'Twas the day after Christmas, and all through the tree lot, many creatures were stirring and wondering, "What?" What to do with these trees that now have no home? Could we find them a place now that Santa had roamed? But who wants Christmas trees after Christmas, we thought? Lucky for them, they weren't just going to rot.
And, that's about it for my channeling of Clement Clarke Moore (or Dr. Seuss)! But this truly was a conundrum for San Juan Mountains Association's incredibly dedicated Christmas-tree lot committee.
We sold Christmas trees as a fundraiser for our organization this year and ended up with some left over. We knew the chipper was one option. Christmas trees all over the country are brought to designated locations where they are chipped, made into mulch and, oftentimes, offered to local residents. Other "natural recycling" of Christmas trees can happen by finding hungry goats. Christmas trees are high in vitamin C and can even help to de-worm the goats. But what other options are out there? One committee member got in touch with Colorado Parks and Wildlife, and a beautiful partnership was born.
Jim White, aquatic biologist with Colorado Parks and Wildlife, was excited to collect our leftover trees for fish habitat in local lakes and reservoirs. Christmas trees are attached to cinder blocks, allowing them to sink to the bottom of the lake. The branches and needles provide cover and protection for the small fry of predatory fish in the lake such as walleye, as well as a place for smaller fish such as bluegill, smallmouth bass and perch to hide. Once the needles are gone, bare branches can still provide decent protection for the fish. It can take about 10 years for the small branches to deteriorate, so these trees will be helping many generations of fish.

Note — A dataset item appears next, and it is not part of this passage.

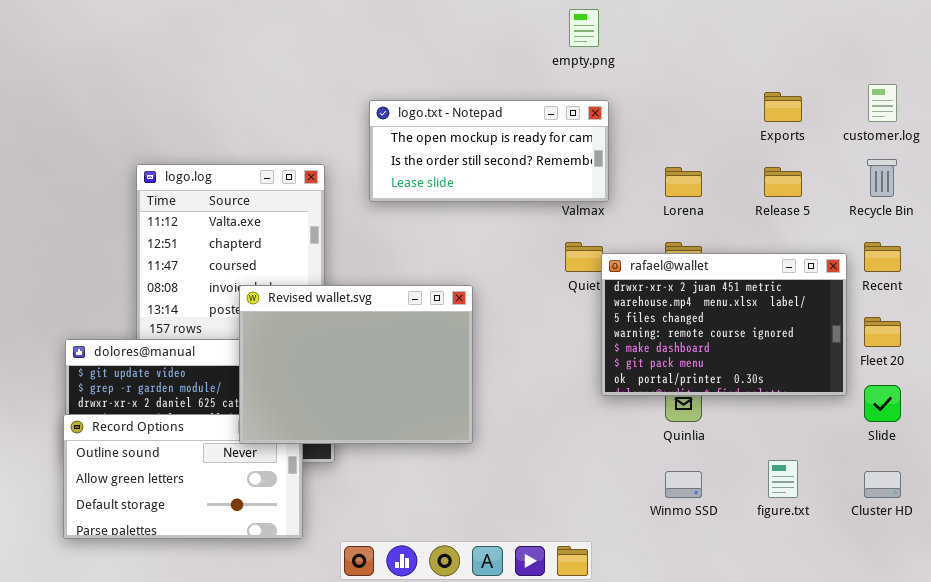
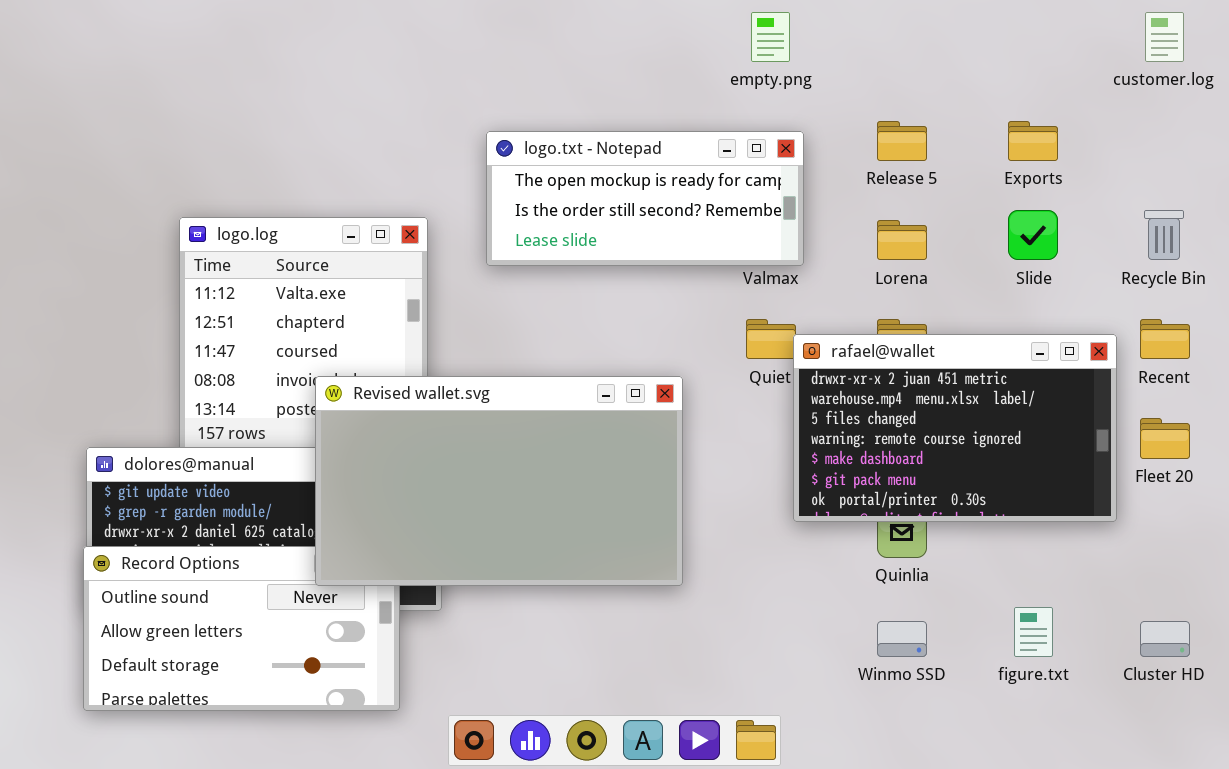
customer.log: [868,84,897,122] -> [1145,12,1184,62], moved
Release 5: [764,167,802,197] -> [877,121,927,161], moved
Revised wallet.svg: [239,285,473,444] -> [315,376,683,586], resized
Slide: [864,385,901,422] -> [1008,210,1058,260], moved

In our area, the local reservoir in most need of fish habitat is Narraguinnep Reservoir on Highway 184 near Dolores in Montezuma County. If the ice on Narraguinnep becomes thick enough to drive on, the easiest way to put the trees there is to set them on the ice with their weights in the winter and allow them to naturally sink to the bottom of the lake once the ice melts.
However, if our current warm winter continues, the trees will most likely need to be brought to the lake in the spring by boat. White will be recruiting volunteers to help with this project when conditions are right.
SJMA's mission of promoting responsible care of natural resources was well-met with this partnership with Colorado Parks and Wildlife. We hope the fish (and fishermen/women) get lots of good use out of our trees! Finally, thanks to everyone who supported SJMA's second annual Trees for Conservation fundraiser - keep us in mind for next year, too!
Gabi Morey is education outreach director with San Juan Mountains Association, a nonprofit dedicated to public land stewardship and education.